== Recorded data ==
--------
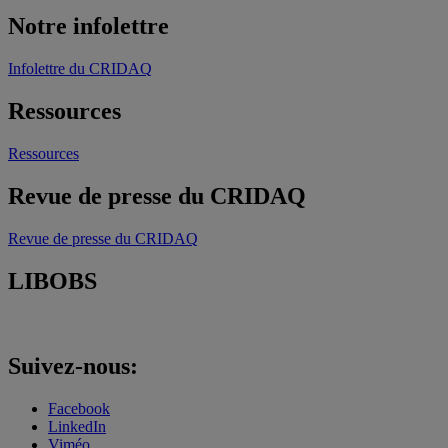
Notre infolettre
Infolettre du CRIDAQ
Ressources
Ressources
Revue de presse du CRIDAQ
Revue de presse du CRIDAQ
LIBOBS
Suivez-nous:
Facebook
LinkedIn
Viméo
--------
== Exercise aim ==
Print all the lines above exactly as they are, but without the pictures.

== Result of this exercise ==
Notre infolettre
Infolettre du CRIDAQ
Ressources
Ressources
Revue de presse du CRIDAQ
Revue de presse du CRIDAQ
LIBOBS
Suivez-nous:
Facebook
LinkedIn
Viméo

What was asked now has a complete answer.